Please write out only the lines from the line with "left eye: (513, 154)" to the line with "nose: (94, 36)", inclusive, exactly as they stand below, without the pictures.

Extracted information:
Segment Open
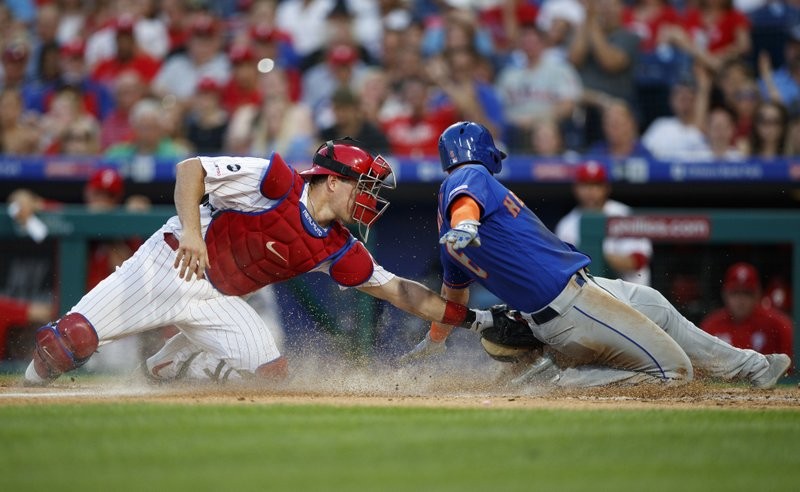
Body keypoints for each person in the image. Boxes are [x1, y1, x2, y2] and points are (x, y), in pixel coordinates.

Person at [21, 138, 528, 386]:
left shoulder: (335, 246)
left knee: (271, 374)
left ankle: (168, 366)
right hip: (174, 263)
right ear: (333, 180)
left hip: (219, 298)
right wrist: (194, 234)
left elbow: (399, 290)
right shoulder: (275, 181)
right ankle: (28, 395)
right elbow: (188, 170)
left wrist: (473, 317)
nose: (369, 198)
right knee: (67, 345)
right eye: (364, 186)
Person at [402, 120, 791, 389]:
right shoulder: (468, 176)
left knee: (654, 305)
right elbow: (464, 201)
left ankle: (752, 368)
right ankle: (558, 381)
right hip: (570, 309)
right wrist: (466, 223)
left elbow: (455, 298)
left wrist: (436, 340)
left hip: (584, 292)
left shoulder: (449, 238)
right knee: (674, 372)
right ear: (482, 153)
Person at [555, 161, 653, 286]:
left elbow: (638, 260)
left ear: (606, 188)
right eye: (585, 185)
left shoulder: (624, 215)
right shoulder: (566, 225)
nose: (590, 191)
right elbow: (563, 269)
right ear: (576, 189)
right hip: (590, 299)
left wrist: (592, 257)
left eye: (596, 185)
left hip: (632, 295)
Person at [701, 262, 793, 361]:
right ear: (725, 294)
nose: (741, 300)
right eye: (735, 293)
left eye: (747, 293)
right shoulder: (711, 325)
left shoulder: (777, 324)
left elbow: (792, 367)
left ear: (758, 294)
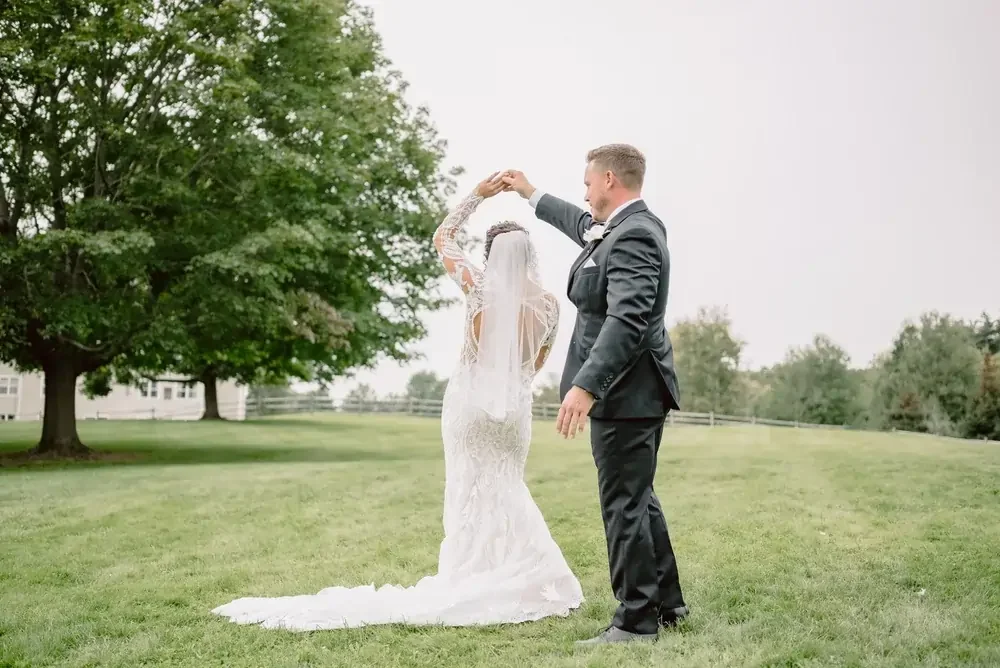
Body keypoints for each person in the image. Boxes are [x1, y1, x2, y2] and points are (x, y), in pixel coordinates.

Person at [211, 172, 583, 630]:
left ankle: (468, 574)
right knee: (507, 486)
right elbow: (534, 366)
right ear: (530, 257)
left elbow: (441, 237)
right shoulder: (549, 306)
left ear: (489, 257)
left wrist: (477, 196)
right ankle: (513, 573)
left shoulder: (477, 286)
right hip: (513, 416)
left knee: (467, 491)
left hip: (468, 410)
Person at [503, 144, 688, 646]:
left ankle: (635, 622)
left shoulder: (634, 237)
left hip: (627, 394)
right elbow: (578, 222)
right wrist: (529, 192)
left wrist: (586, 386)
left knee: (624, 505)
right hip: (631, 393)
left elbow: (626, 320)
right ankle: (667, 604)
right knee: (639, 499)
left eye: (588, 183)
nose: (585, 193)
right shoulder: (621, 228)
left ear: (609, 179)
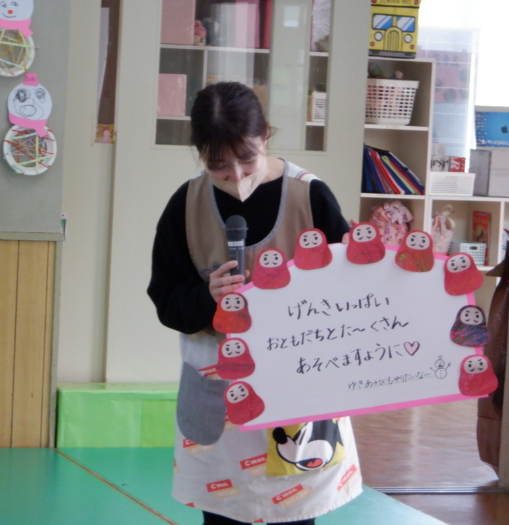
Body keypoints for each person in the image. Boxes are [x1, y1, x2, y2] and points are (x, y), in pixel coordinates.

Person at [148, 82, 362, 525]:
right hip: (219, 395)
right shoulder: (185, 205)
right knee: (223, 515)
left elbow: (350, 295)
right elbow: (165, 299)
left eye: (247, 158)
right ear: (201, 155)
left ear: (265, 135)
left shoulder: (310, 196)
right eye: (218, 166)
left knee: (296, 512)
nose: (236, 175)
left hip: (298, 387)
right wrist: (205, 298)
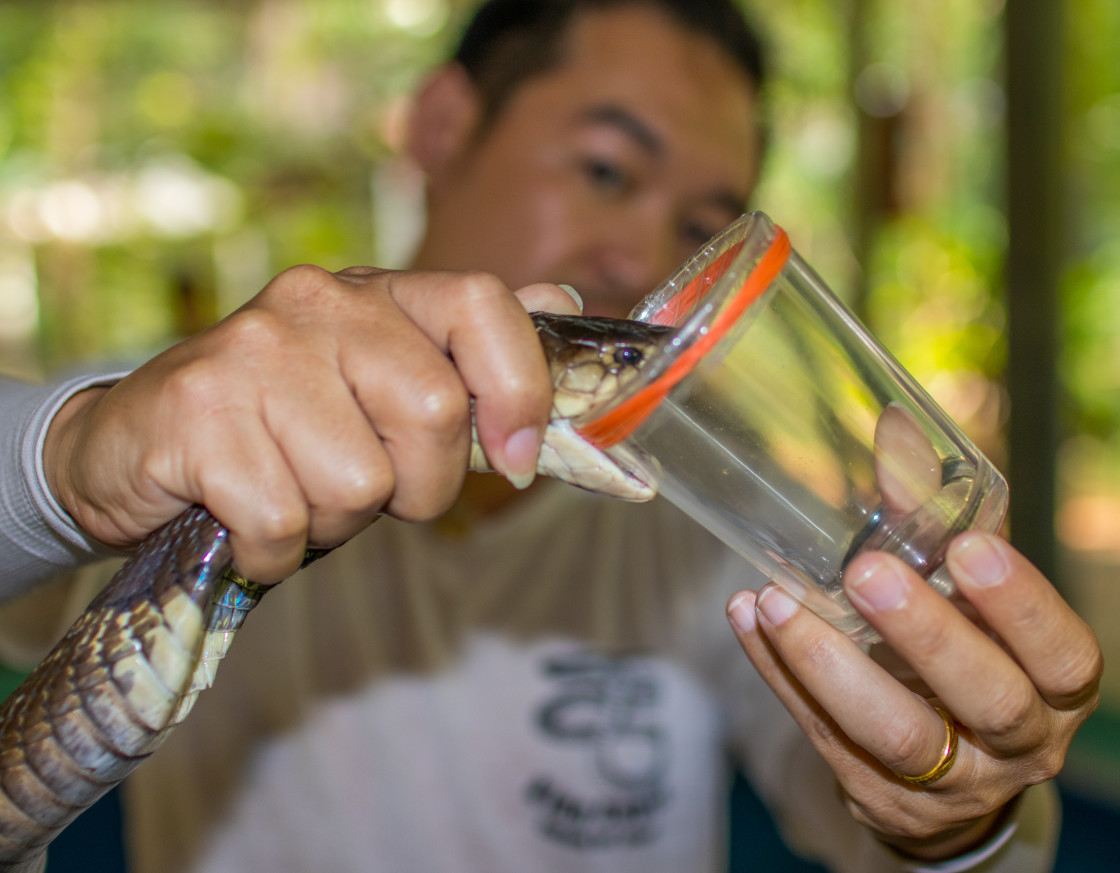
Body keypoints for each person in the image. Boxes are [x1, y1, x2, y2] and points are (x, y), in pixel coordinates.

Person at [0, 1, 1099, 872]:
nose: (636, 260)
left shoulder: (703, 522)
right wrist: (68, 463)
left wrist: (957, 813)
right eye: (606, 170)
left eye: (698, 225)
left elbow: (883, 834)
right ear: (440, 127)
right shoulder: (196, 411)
Segment Closed
Segment Open
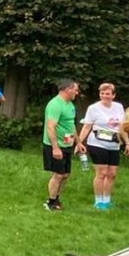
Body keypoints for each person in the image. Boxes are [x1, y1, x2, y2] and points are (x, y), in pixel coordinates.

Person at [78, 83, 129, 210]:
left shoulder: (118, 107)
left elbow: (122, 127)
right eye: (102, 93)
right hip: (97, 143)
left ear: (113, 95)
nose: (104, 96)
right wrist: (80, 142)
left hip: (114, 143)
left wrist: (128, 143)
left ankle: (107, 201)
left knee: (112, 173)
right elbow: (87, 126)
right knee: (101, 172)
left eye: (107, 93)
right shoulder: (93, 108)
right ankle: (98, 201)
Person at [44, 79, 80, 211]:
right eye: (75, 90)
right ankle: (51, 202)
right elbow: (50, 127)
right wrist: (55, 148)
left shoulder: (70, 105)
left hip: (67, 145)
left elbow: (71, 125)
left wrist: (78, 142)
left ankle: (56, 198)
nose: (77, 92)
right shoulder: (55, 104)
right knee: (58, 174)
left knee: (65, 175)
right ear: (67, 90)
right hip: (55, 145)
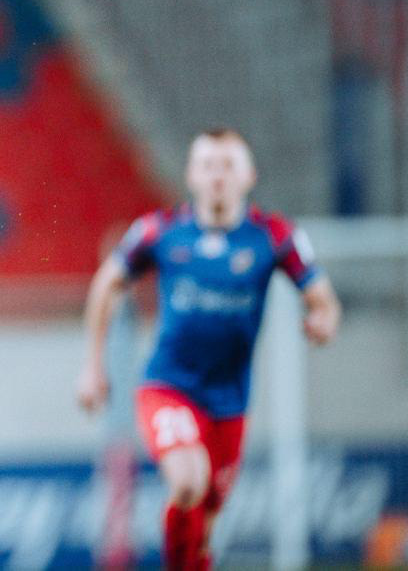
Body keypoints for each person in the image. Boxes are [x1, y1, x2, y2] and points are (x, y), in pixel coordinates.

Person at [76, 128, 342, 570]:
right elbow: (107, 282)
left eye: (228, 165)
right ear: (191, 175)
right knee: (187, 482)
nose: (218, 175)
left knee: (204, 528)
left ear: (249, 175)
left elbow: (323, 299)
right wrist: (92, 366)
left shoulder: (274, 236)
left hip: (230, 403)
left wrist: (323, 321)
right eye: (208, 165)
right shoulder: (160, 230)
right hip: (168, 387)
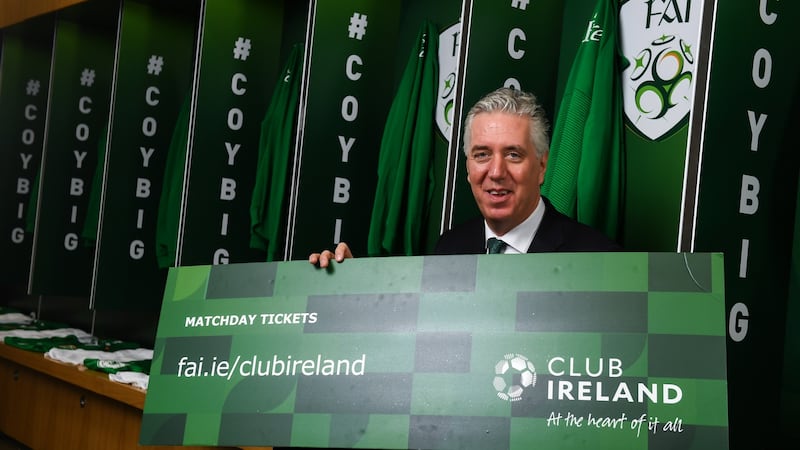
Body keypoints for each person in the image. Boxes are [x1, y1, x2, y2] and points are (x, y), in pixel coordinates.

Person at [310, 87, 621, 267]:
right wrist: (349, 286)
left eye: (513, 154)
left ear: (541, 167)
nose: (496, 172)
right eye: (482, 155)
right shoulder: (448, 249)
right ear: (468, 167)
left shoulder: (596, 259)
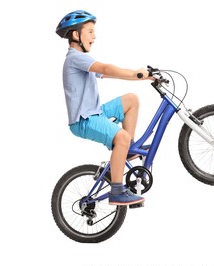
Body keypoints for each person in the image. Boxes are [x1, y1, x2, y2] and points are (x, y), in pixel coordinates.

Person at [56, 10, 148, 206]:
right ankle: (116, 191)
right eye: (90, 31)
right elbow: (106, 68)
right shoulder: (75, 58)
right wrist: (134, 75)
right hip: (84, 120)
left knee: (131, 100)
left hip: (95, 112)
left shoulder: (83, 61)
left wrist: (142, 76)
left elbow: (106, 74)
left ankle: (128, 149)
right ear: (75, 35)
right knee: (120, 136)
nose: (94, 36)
Segment Closed
Task answer:
left eye: (513, 154)
left ear: (541, 167)
nose: (496, 172)
right eye: (482, 155)
right shoulder: (448, 249)
right ear: (468, 167)
left shoulder: (596, 259)
Body keypoints for each person in the image. Boxes are [x1, y1, x2, y2] and points are (x, y), in pixel coordinates.

Person at [56, 10, 148, 206]:
right ankle: (116, 191)
right eye: (90, 31)
right elbow: (106, 68)
right shoulder: (75, 58)
right wrist: (134, 75)
right hip: (84, 120)
left knee: (131, 100)
left hip: (95, 112)
left shoulder: (83, 61)
left wrist: (142, 76)
left elbow: (106, 74)
left ankle: (128, 149)
right ear: (75, 35)
right knee: (120, 136)
nose: (94, 36)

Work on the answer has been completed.